What the task asks:
Retype all the entries word for word, but omit the pictures.

Saved entries:
------------------------
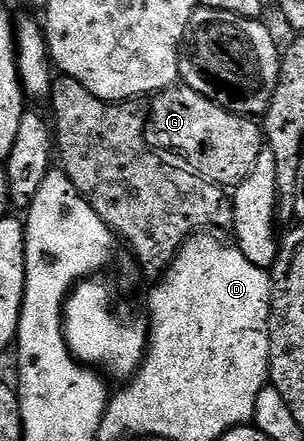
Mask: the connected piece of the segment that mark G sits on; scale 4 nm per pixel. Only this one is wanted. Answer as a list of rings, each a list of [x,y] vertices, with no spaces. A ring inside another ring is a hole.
[[[175,83],[169,89],[153,94],[151,101],[154,102],[150,105],[150,113],[148,109],[148,120],[145,122],[146,143],[151,150],[164,149],[172,156],[179,157],[174,159],[184,163],[185,168],[206,181],[223,187],[236,187],[249,175],[252,167],[256,167],[258,156],[264,152],[264,129],[255,118],[242,117],[238,113],[228,111],[212,103],[212,99],[181,83]]]

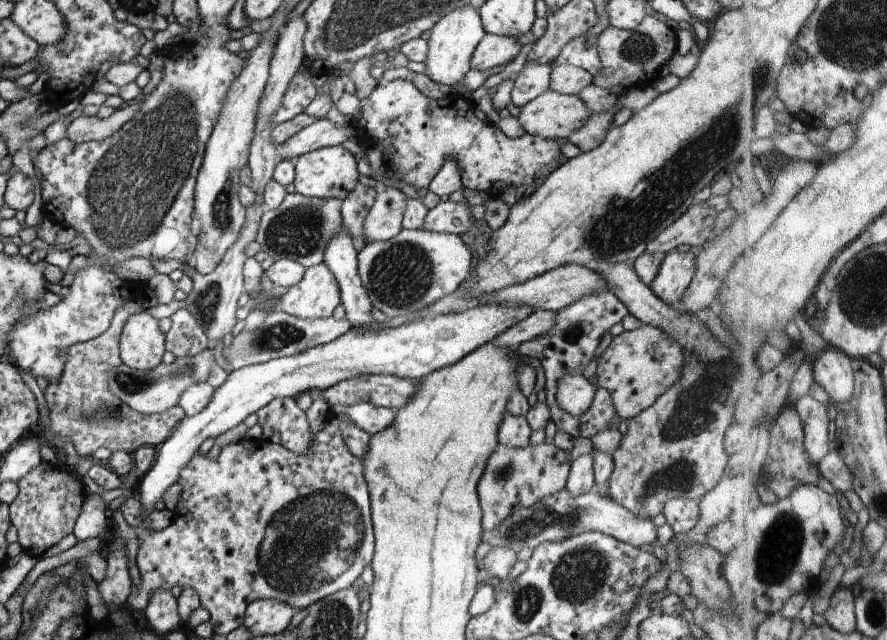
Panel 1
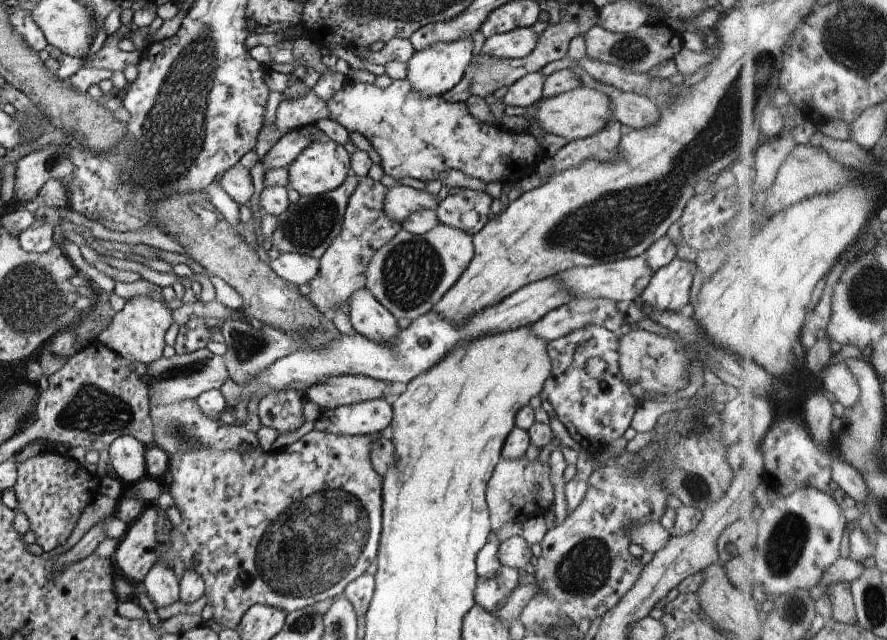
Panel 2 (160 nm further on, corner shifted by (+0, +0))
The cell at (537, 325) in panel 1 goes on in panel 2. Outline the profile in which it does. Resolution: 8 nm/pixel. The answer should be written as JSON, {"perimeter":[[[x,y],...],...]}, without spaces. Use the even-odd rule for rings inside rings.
{"perimeter":[[[576,298],[546,313],[530,326],[536,336],[548,343],[588,325],[602,328],[605,326],[618,335],[620,326],[626,323],[625,308],[623,303],[607,298]]]}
------------------------
Solution to the problem:
Mask: the connected piece of the segment that mark G sits on; scale 4 nm per pixel. Only this one is wanted. Answer as a list of rings, each a list of [x,y] vertices, with no spaces. A ring inside another ring is a hole.
[[[175,83],[169,89],[153,94],[151,101],[154,102],[150,105],[150,113],[148,109],[148,120],[145,122],[146,143],[151,150],[164,149],[172,156],[179,157],[174,159],[184,163],[185,168],[206,181],[223,187],[236,187],[249,175],[252,167],[256,167],[258,156],[264,152],[264,129],[255,118],[242,117],[238,113],[228,111],[212,103],[212,99],[181,83]]]

Panel 1
Panel 2 (160 nm further on, corner shifted by (+0, +0))
The cell at (537, 325) in panel 1 goes on in panel 2. Outline the profile in which it does. Resolution: 8 nm/pixel. The answer should be written as JSON, {"perimeter":[[[x,y],...],...]}, without spaces. Use the even-odd rule for rings inside rings.
{"perimeter":[[[576,298],[546,313],[530,326],[536,336],[548,343],[588,325],[602,328],[605,326],[618,335],[620,326],[626,323],[625,308],[623,303],[607,298]]]}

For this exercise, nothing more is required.